REQUEST
Copy the following records line for line, leaving out the pictures.

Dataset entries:
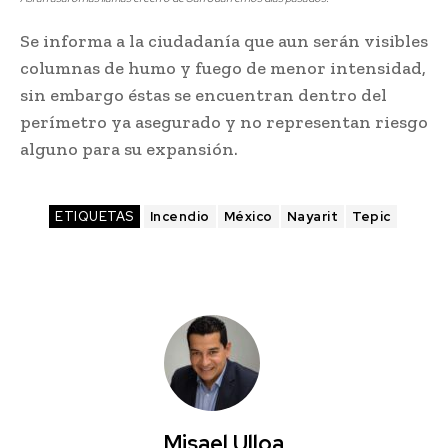
Se informa a la ciudadanía que aun serán visibles
columnas de humo y fuego de menor intensidad,
sin embargo éstas se encuentran dentro del
perímetro ya asegurado y no representan riesgo
alguno para su expansión.
ETIQUETAS
Incendio
México
Nayarit
Tepic
Misael Ulloa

RESULT OF THE TASK
Se informa a la ciudadanía que aun serán visibles
columnas de humo y fuego de menor intensidad,
sin embargo éstas se encuentran dentro del
perímetro ya asegurado y no representan riesgo
alguno para su expansión.
ETIQUETAS
Incendio
México
Nayarit
Tepic
Misael Ulloa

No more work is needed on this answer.